China May Be a Lot of Things in Africa, but It’s NOT a Colonizer

One of the most durable narratives about the Chinese in Africa is that the PRC is now just the newest foreign country to colonize the continent. While the Europeans may have used brute force, according to this widely-held perception, the Chinese instead using money to buy Africa’s land, corrupt its leaders and export its raw materials. Sure the methods may be different but the outcome is effectively the same: Africa is again being victimized by yet another imperial power.

It’s not surprising that a lot of people think this way. In the west, European and U.S. media outlets continue to frame news coverage of the Chinese in Africa in a colonial context.”Is China the World’s New Colonial Power?,” reads a May 2017 headline from the Sunday New York Times and CNBC.com’s “Recolonizing Africa: A Modern Chinese Story?” highlight the pervasiveness of this language.

There’s just one very small problem. China is NOT colonizing Africa.

When one country colonizes another, as the Europeans did in Africa, it’s an all-encompassing form of domination. The French, Belgians and British, among others, used horrendous violence to impose their language, culture, religion, administrative systems and then stole the resources in their conquered lands without even a consideration of compensation for its inhabitants.

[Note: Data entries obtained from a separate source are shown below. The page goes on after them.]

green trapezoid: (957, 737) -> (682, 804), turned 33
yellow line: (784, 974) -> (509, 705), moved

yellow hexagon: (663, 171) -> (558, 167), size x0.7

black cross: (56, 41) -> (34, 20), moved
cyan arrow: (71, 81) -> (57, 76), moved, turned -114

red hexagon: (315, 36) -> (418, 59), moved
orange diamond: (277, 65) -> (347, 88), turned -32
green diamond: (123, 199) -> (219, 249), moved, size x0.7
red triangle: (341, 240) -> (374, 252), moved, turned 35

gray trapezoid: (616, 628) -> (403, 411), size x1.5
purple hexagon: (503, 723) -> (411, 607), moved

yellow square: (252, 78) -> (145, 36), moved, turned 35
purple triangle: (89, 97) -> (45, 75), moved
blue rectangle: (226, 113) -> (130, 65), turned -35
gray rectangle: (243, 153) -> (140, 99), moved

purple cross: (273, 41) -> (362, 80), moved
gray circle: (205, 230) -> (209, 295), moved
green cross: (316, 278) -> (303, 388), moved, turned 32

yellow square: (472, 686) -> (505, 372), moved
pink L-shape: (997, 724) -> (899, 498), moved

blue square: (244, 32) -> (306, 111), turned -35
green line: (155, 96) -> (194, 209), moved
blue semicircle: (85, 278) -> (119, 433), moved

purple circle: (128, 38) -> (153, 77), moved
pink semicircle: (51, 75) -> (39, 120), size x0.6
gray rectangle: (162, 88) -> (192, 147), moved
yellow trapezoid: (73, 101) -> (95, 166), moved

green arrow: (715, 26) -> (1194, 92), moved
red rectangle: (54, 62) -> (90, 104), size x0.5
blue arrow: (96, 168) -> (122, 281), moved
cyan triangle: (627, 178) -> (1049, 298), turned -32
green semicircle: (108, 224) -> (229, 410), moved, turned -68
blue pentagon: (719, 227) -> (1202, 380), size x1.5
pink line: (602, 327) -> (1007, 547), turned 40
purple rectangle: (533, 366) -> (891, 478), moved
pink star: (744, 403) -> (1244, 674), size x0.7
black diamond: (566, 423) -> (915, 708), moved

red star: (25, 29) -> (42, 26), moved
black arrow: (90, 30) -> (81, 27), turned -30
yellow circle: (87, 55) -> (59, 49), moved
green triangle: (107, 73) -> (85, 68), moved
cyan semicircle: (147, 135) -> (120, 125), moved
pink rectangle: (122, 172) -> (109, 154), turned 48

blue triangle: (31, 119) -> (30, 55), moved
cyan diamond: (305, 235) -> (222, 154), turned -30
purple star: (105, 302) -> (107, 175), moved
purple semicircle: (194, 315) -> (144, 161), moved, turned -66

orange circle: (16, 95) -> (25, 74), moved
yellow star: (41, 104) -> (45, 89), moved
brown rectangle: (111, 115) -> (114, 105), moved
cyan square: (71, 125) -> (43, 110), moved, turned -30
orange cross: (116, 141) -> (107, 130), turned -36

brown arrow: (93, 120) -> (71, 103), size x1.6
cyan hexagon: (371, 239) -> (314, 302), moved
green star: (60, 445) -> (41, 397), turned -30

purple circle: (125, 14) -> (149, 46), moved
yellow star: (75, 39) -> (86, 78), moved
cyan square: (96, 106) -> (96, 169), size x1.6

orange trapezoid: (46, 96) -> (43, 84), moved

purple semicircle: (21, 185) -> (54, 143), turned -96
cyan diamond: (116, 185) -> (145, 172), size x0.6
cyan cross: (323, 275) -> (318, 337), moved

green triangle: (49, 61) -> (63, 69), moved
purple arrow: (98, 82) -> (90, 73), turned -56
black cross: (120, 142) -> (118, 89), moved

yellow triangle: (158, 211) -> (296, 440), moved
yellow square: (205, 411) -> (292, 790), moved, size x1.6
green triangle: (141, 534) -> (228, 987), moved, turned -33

To label China a “colonizer” or “benefactor” does little to help us understand the true nature of its relationship with the African continent — Hannah Ryder, CEO of Development Reimagined

By any measure, the Chinese in Africa do not fit this profile. In fact, when it comes to investment, the Chinese are not even the leading source of FDI in Africa, ranking below both the French and Americans,  according to Ernst & Young. Some might argue that China’s new military base in Djibouti is a sign of Beijing’s imperial ambitions on the continent. That too does not equate colonialism as the Chinese are paying the Djibouti government handsomely for the privilege to lease their land alongside the U.S., French and Japanese militaries who are also there. And what all about the resources? Those too are being paid for either in the form of cash or infrastructure but they are not being pillaged as they were by other foreigners a century ago.

Just because the Chinese are not colonizing Africa does not mean they are innocent of creating all sorts of new problems across the continent. China’s preference to deal with elites, particularly those in less democratic countries where corruption is rife and transparency is minimal, deserves scrutiny. China’s unwillingness to do more to clamp down on its own companies who engage in rampant environmental and wildlife destruction across the continent should be passionately scorned. Those and many other problems brought about by China’s surging presence in Africa should be investigated and criticized when they are found to be at fault. But that is not colonialism.

Kenya-native and founder of the Beijing-based sustainable development consultancy Development Reimagined argues that not only is it factually incorrect to label China as some kind of neo-colonial power in Africa, it’s also disrespectful to her ancestors and the tens millions of other Africans who suffered under the brutality of actual colonial rule. “To call China a colonial power is to diminish the true horrors that were faced by the colonized communities, including by my own relatives, who were detained by the British colonial authorities,” she wrote in a provocative article for Project Syndicate entitled “The People’s Republic of Africa?

Show Notes:

About Hannah Ryder:

Hannah is a Kenyan and British diplomat and economist with over 15 years of experience, who most recently led the United Nations Development Programme’s work with China to help it scale up and improve its cooperation with other developing countries, including in Africa. She writes for a range of publications including the Guardian, runs her own blog “development refreshed”, and was recently nominated as 2016 “New African Woman on the Rise”. She has contributed to a range of publications, most notably in 2006 she co-authored the Stern Review of the Economics of Climate Change. From Beijing, she continues to provide strategic advice to a range of Chinese and international organisations.